They speculated for a while about how well the noble ladies would perform, and even the queen if they should catch her. They teased Cal for being a virgin, and promised to show the boy how to rape if they had to storm the palace.
Cal expressed her gratitude.
Maenin yawned. “Fine. Sleep time. The bastards ‘ll wake us up before dawn, and the Winds know what’ll happen tomorrow. Where you sleepin’, boy?”
“By the fire,” she said quickly.
“Wise.” Maenin glared at the Winckler. “Stay in sight, that’s my advice.” He stood, stretched, and walked scratching to his tent.
The others drifted away over the next hour, leaving Calandria to tend the fire. The supply of wood was meagre, but she built the fire up anyway—not because she was cold, but because she had a use for it.
When she was confident she would not be interrupted, she rummaged in her pack and brought out a slim metal tube. She uncapped it and poured a few small metal pills into her hand. She arranged these and peered at them in the firelight.
There was fine writing on the flat beads. When she had found the one she was looking for, she put the others back in the tube, and dropped the chosen one into the center of the fire. Using the tip of her sword, she maneuvered it onto the hottest coals at the core of the flames.
From another pouch, Calandria took some rusty metal rivets she had found on the way here. She dropped these into the fire near the metal bead. Then she sat back to wait.

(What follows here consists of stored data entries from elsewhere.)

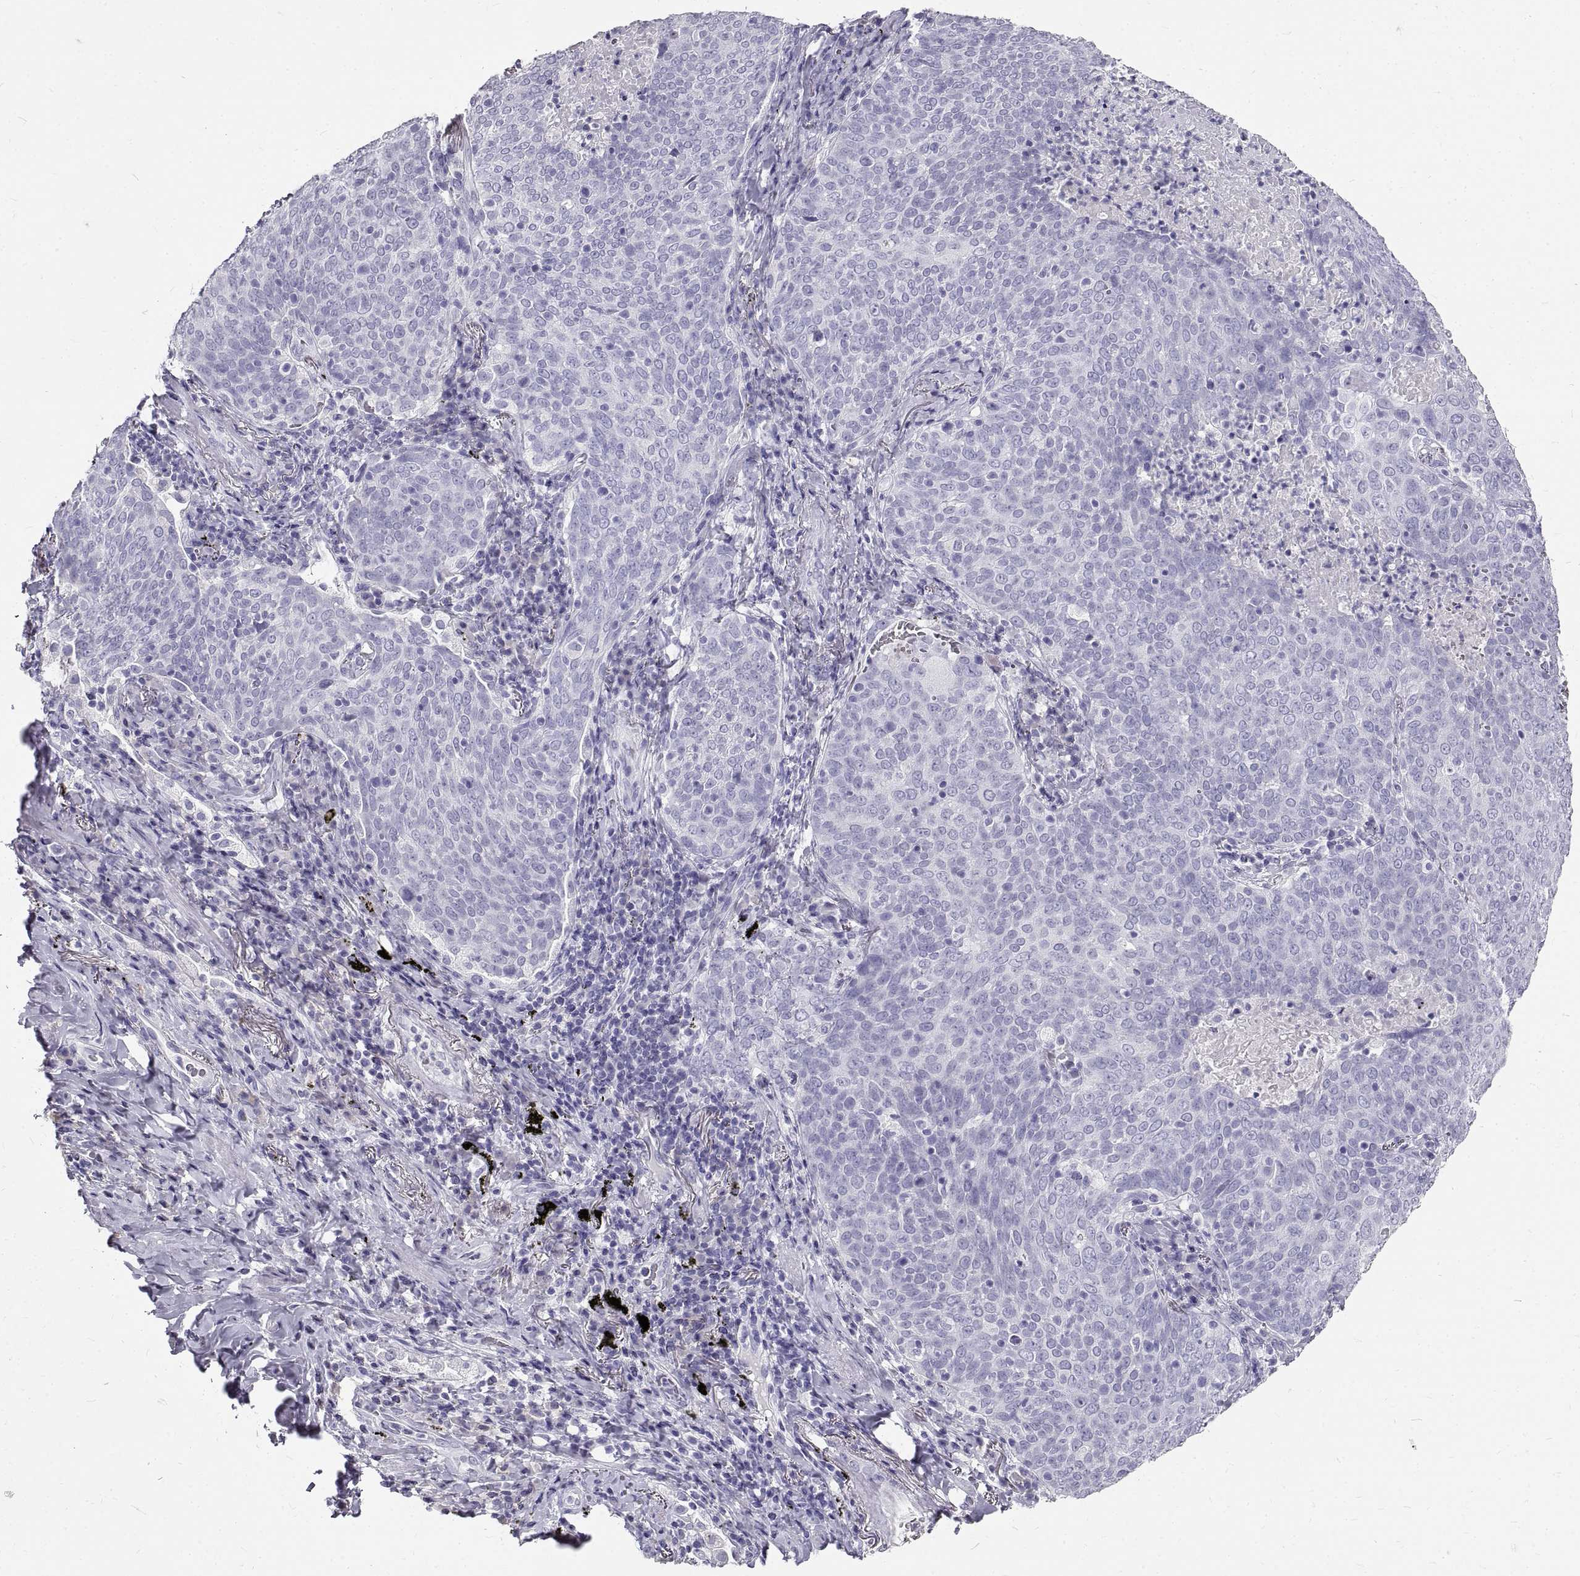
{"staining": {"intensity": "negative", "quantity": "none", "location": "none"}, "tissue": "lung cancer", "cell_type": "Tumor cells", "image_type": "cancer", "snomed": [{"axis": "morphology", "description": "Squamous cell carcinoma, NOS"}, {"axis": "topography", "description": "Lung"}], "caption": "Lung squamous cell carcinoma was stained to show a protein in brown. There is no significant expression in tumor cells.", "gene": "GNG12", "patient": {"sex": "male", "age": 82}}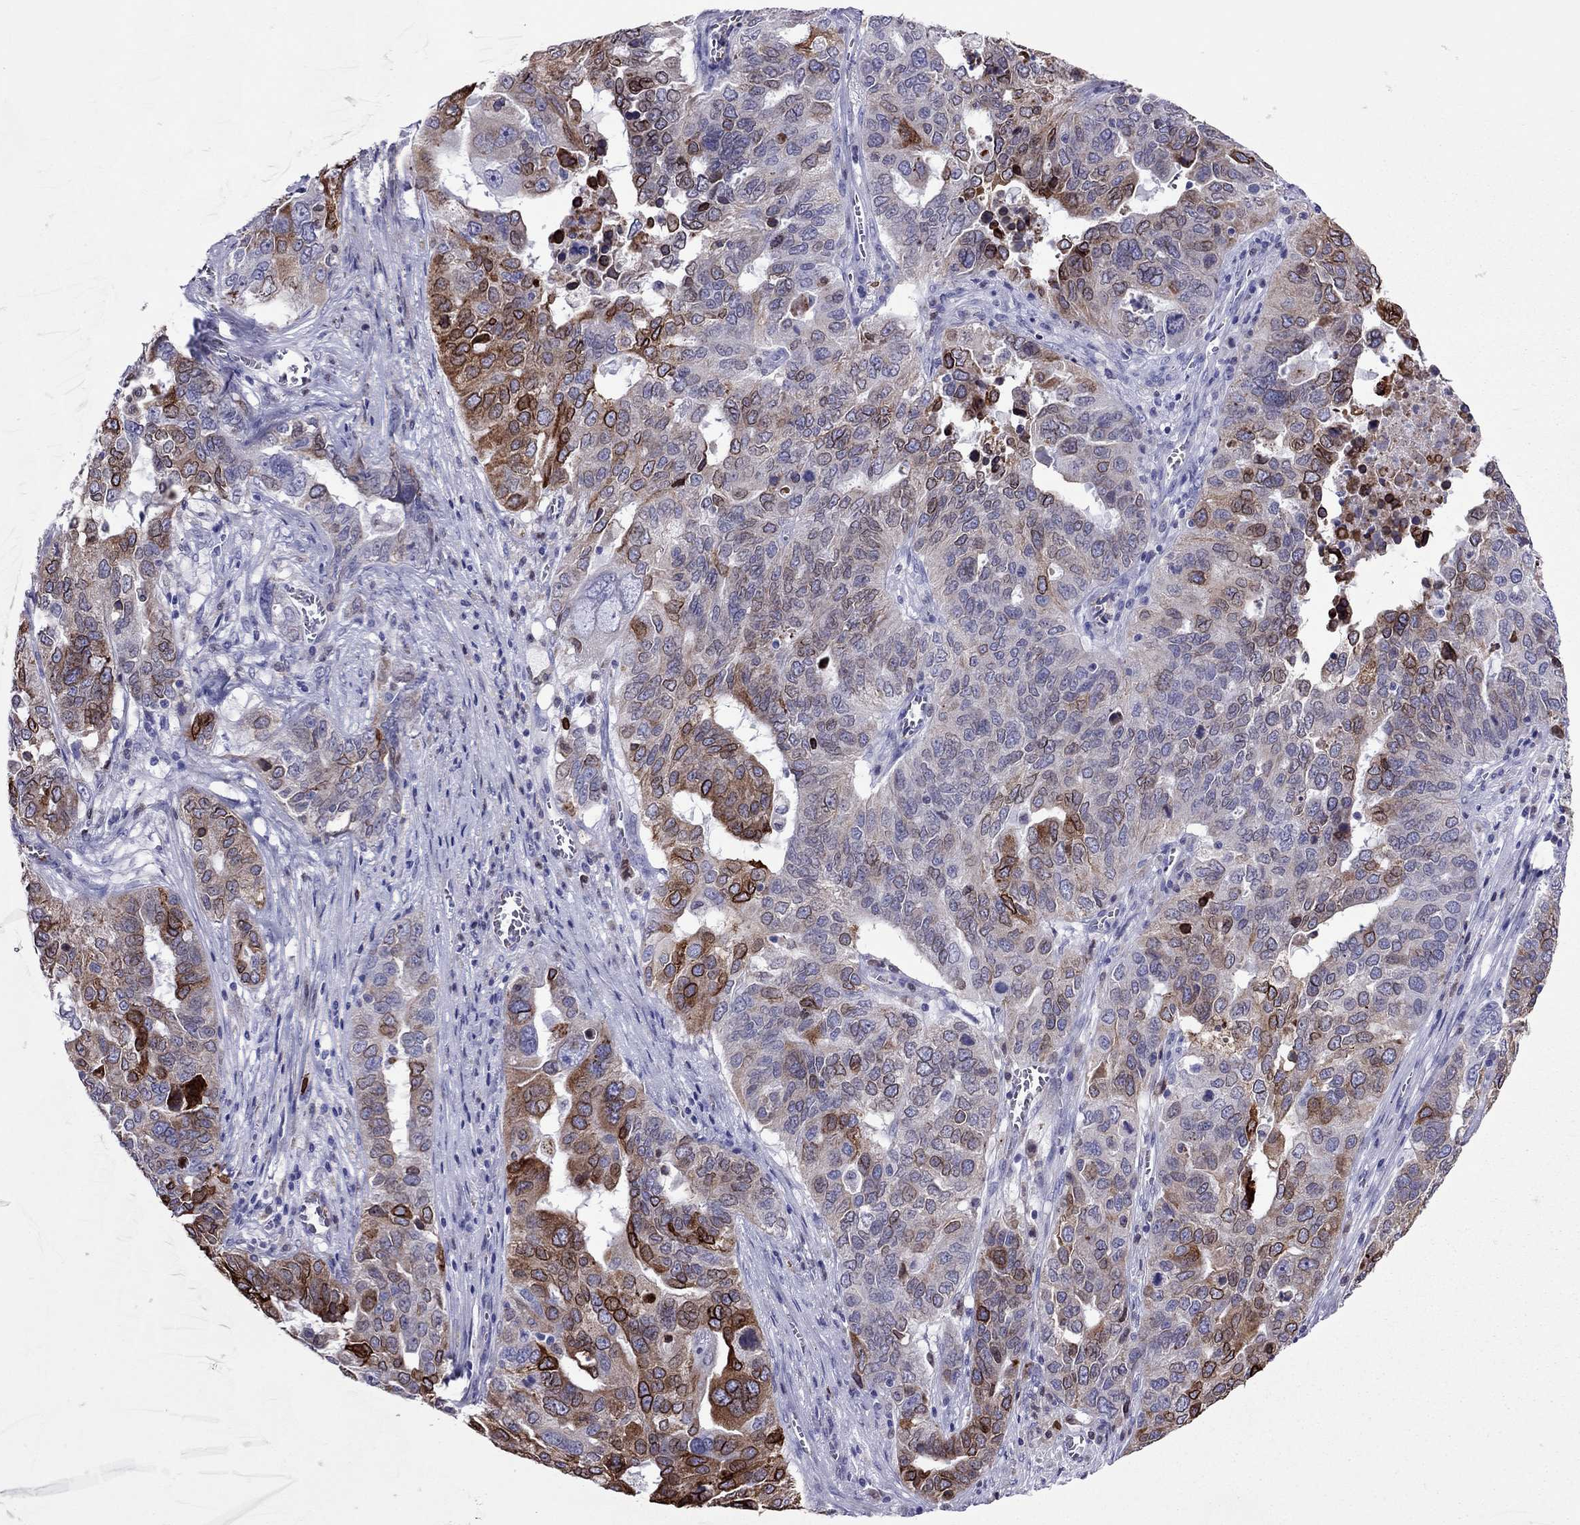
{"staining": {"intensity": "strong", "quantity": "<25%", "location": "cytoplasmic/membranous"}, "tissue": "ovarian cancer", "cell_type": "Tumor cells", "image_type": "cancer", "snomed": [{"axis": "morphology", "description": "Carcinoma, endometroid"}, {"axis": "topography", "description": "Soft tissue"}, {"axis": "topography", "description": "Ovary"}], "caption": "IHC image of human endometroid carcinoma (ovarian) stained for a protein (brown), which exhibits medium levels of strong cytoplasmic/membranous positivity in about <25% of tumor cells.", "gene": "ADORA2A", "patient": {"sex": "female", "age": 52}}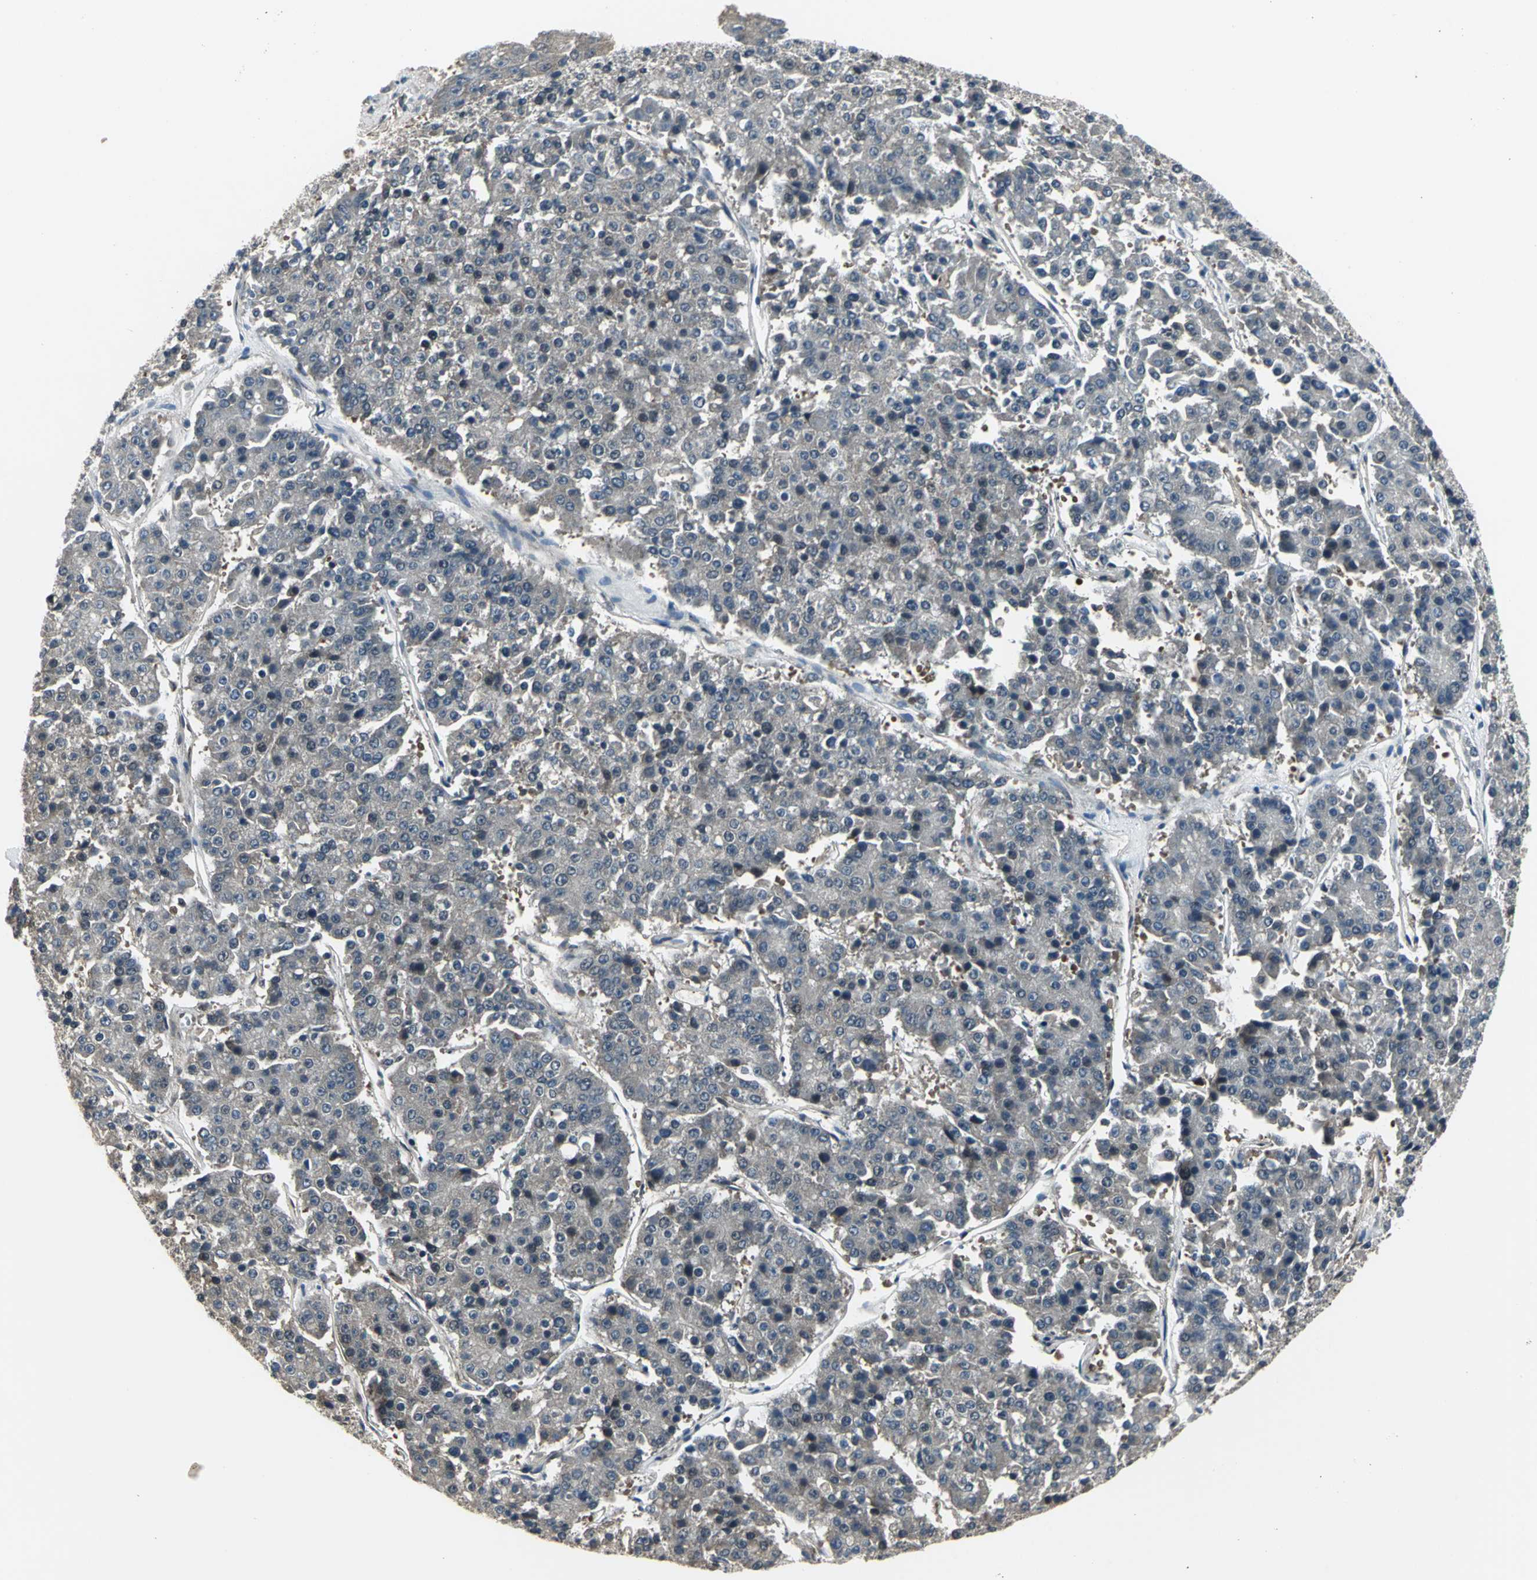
{"staining": {"intensity": "weak", "quantity": "25%-75%", "location": "cytoplasmic/membranous"}, "tissue": "pancreatic cancer", "cell_type": "Tumor cells", "image_type": "cancer", "snomed": [{"axis": "morphology", "description": "Adenocarcinoma, NOS"}, {"axis": "topography", "description": "Pancreas"}], "caption": "Pancreatic cancer stained with immunohistochemistry (IHC) exhibits weak cytoplasmic/membranous positivity in about 25%-75% of tumor cells.", "gene": "PFDN1", "patient": {"sex": "male", "age": 50}}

It would take a couple of hours for the seed to sprout and grow, but she couldn’t afford to nap. If someone came, she would have to distract them, lest they look into the fire and see something impossible gleaming there.
*
Lavin ignored the glares of hate that followed him. He and his honor guard of two were safe, he knew. Galas would never let him come to harm. So as he walked he did not look at the soldiers ranked on either side of the narrow courtyard that led to the citadel, but cast his gaze above ground level to examine the damage his siege engines had caused to the buildings. The defenders had hung bright banners across the worst of it to frustrate such scrutiny; the festive cloth looked incongruous against blackened stonework, above the pinched faces of grim soldiers.
He felt more optimistic than he had in weeks. Galas had agreed to parley. Now that her situation was hopeless, she was finally seeing reason. This madness had to stop, and there was no reason it should end with deaths, hers included. All the while she hid in her fortress, and he threw men and stones at the walls, Lavin had been in an agony of fear that some one of those stones would find her, or that dysentery would run through the palace, or her own people assassinate her to escape. He couldn’t live with the thought.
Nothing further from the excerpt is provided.